É preciso sobretudo banir a possibilidade do desespero, e blindar-se de antemão contra essa armadilha indesejável e potencialmente fatal. E então aprender a lidar com a culpa, com a morte, com o desânimo, com o sofrimento, buscando sempre tirar deles algo de bom. O infortúnio, já se disse, costuma vir acompanhado; mas também abre uma porta, e será sempre assim.

Será fatalmente um estranho aquele…

Será fatalmente um estranho aquele que não possuir o desejo de concordância, nem mover-se para provar o erro nos outros e a correção em si mesmo. Um sujeito assim nunca se adaptará a nenhum meio, embora possa participar superficialmente de qualquer um. A identificação, porém, é-lhe impossível, e ninguém será capaz de ver nele uma natureza afim. Tais impulsos são componentes das relações humanas normais: unem e separam, mas afinal classificam; não tê-los é como blindar-se de qualquer conexão.

A velhice parece recomendar a serenidade

A velhice parece recomendar a serenidade tal como a juventude recomenda a paixão. Contudo, o jovem que contraria o natural da juventude parece-nos superior a ela, enquanto o idoso, se faz o mesmo, parece-nos desajustado à idade que tem. É estranho porque os casos abundam em que o conflito como que se entranha na natureza do indivíduo, de forma que abandoná-lo, para ele, seria morrer. Então acompanhamos aqueles que, de cabeça branca, se conservam aguerridos, apaixonados, sempre envolvidos em alguma contenda. Seguramente, não serão homens a julgá-los; mas parece a velhice ser mais autêntica quando cultiva e irradia paz.

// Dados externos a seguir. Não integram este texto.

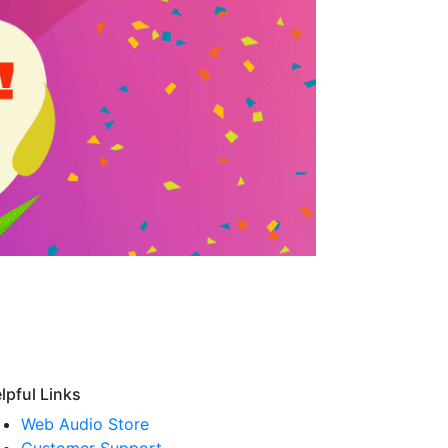
lpful Links
Web Audio Store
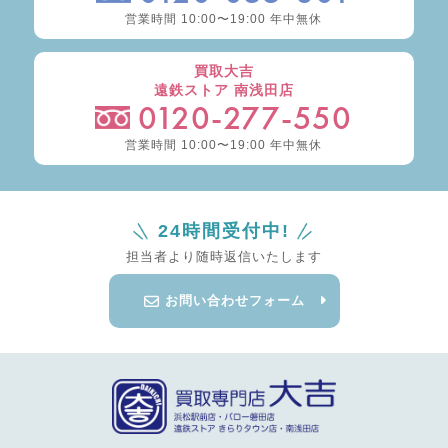
営業時間 10:00〜19:00 年中無休
買取大吉
遠鉄ストア 南浅田店
0120-277-550
営業時間 10:00〜19:00 年中無休
24時間受付中!
担当者より随時返信いたします
お問い合わせフォーム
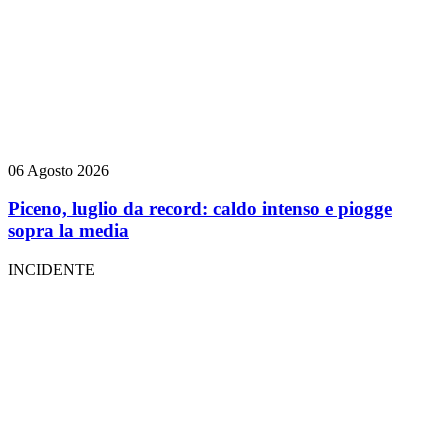
06 Agosto 2026
Piceno, luglio da record: caldo intenso e piogge
sopra la media
INCIDENTE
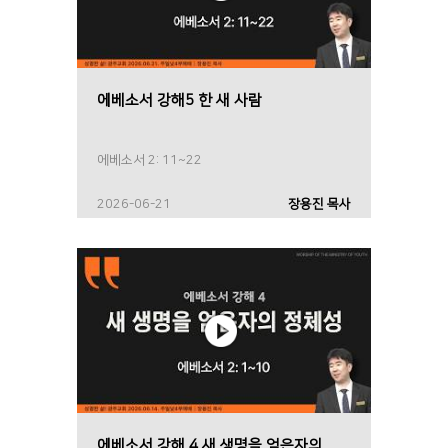
에베소서 강해5 한 새 사람
에베소서 2: 11~22
2026-06-21
장용진 목사
에베소서 강해 4 새 생명을 얻은자의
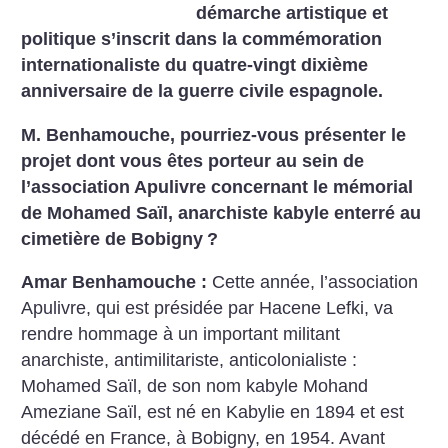
démarche artistique et
politique s’inscrit dans la commémoration
internationaliste du quatre-vingt dixième
anniversaire de la guerre civile espagnole.
M. Benhamouche, pourriez-vous présenter le
projet dont vous êtes porteur au sein de
l’association Apulivre concernant le mémorial
de Mohamed Saïl, anarchiste kabyle enterré au
cimetière de Bobigny
?
Amar Benhamouche :
Cette année, l’association
­Apulivre, qui est présidée par Hacene Lefki, va
rendre hommage à un important militant
anarchiste, antimilitariste, anticolonialiste :
Mohamed Saïl, de son nom kabyle Mohand
Ameziane Saïl, est né en Kabylie en 1894 et est
décédé en France, à Bobigny, en 1954. Avant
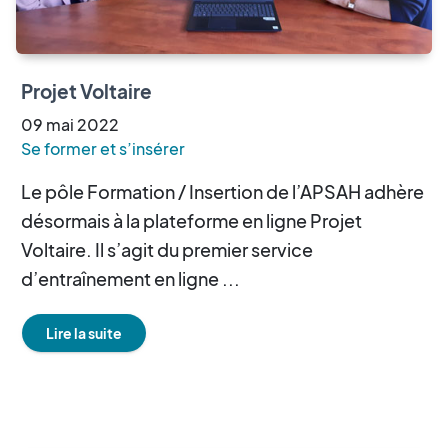
Projet Voltaire
09
mai
2022
Se former et s’insérer
Le pôle Formation / Insertion de l’APSAH adhère
désormais à la plateforme en ligne Projet
Voltaire. Il s’agit du premier service
d’entraînement en ligne ...
Lire la suite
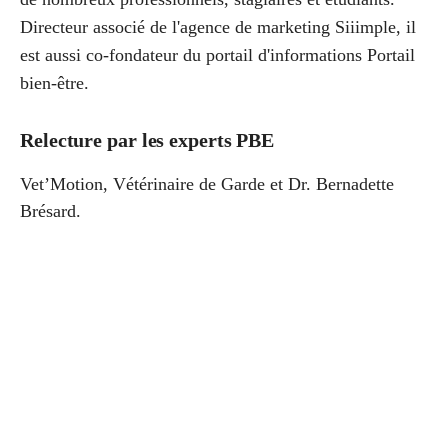
Directeur associé de l'agence de marketing Siiimple, il
est aussi co-fondateur du portail d'informations Portail
bien-être.
Relecture par les experts PBE
Vet’Motion
,
Vétérinaire de Garde
et
Dr. Bernadette
Brésard
.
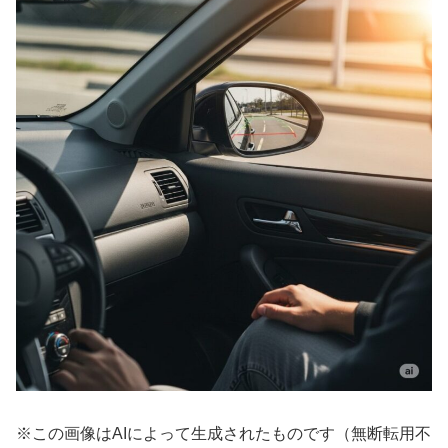
※この画像はAIによって生成されたものです（無断転用不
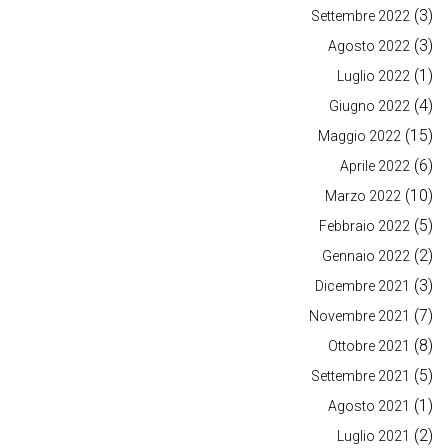
(3)
Settembre 2022
(3)
Agosto 2022
(1)
Luglio 2022
(4)
Giugno 2022
(15)
Maggio 2022
(6)
Aprile 2022
(10)
Marzo 2022
(5)
Febbraio 2022
(2)
Gennaio 2022
(3)
Dicembre 2021
(7)
Novembre 2021
(8)
Ottobre 2021
(5)
Settembre 2021
(1)
Agosto 2021
(2)
Luglio 2021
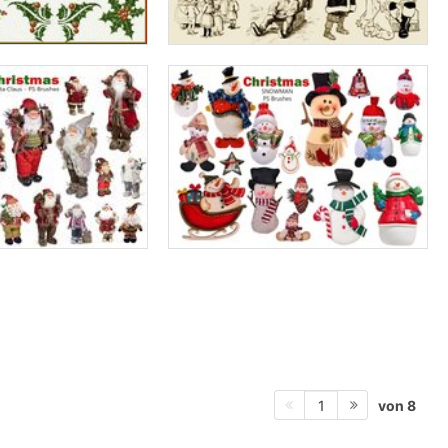
von 8
1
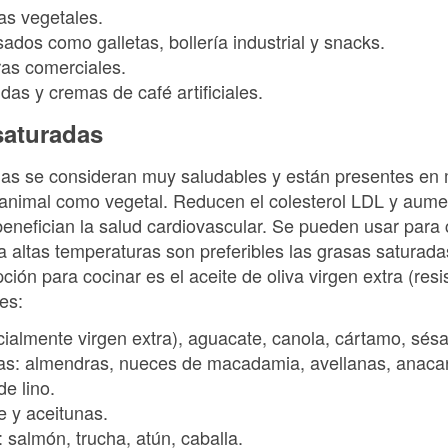
as vegetales.
ados como galletas, bollería industrial y snacks.
ras comerciales.
as y cremas de café artificiales.
saturadas
as se consideran muy saludables y están presentes en
n animal como vegetal. Reducen el colesterol LDL y aum
 benefician la salud cardiovascular. Se pueden usar para
 altas temperaturas son preferibles las grasas saturad
ión para cocinar es el aceite de oliva virgen extra (resis
es:
cialmente virgen extra), aguacate, canola, cártamo, sés
las: almendras, nueces de macadamia, avellanas, anacar
e lino.
 y aceitunas.
salmón, trucha, atún, caballa.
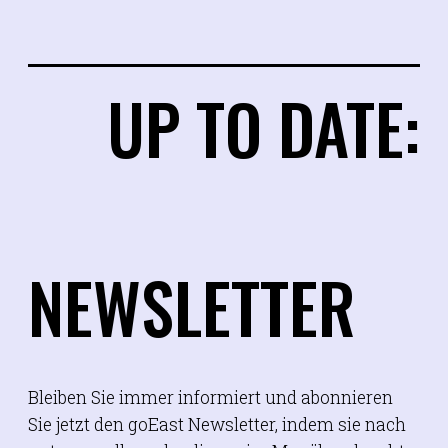
UP TO DATE:
NEWSLETTER
Bleiben Sie immer informiert und abonnieren
Sie jetzt den goEast Newsletter, indem sie nach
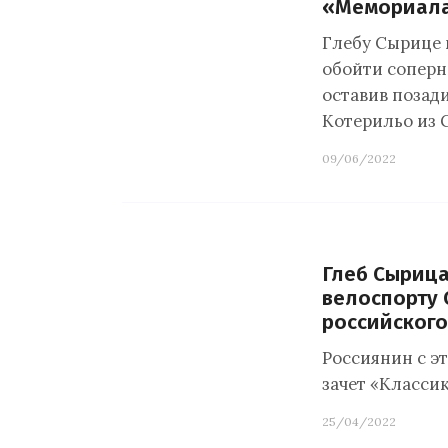
«Мемориала
Глебу Сырице 
обойти соперн
оставив позад
Котерильо из
09/06/2022
Глеб Сырица
велоспорту 
российского
Россиянин с э
зачет «Класси
25/04/2022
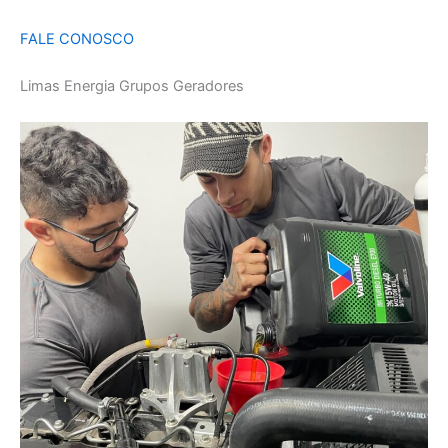
FALE CONOSCO
Limas Energia Grupos Geradores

O fracasso da vida de Tolstói

Todas as contradições, a desumanização e o próprio fracasso da vida de Tolstói relatados por Paul Johnson são muito tristes. Porém, tomar-lhe o relato como um resumo da vida seria imprudente: a biografia carece do testemunho literário. E, sem dúvida, a imagem que fazemos de Tolstói se transforma quando confrontamos os dois. Fica, de um lado, a aparência exterior, o ato, toda sorte de fraquezas e defeitos humanos que tendem a vir à tona quando se exige do homem a ação. Tudo isso é de se lamentar. Porém, quando lemos algumas linhas de Tolstói, percebemos haver nele algo diferente. Não se trata da genialidade literária, mas da absoluta impossibilidade que uma compreensão tão profunda da natureza humana não tenha implicado a consciência das próprias contradições, da própria desumanização e do próprio fracasso. É impossível imaginar que o Tolstói de Paul Johnson não experimentasse uma atrocíssima guerra interior. E, notando-o, somente o diabo é incapaz de empatizar.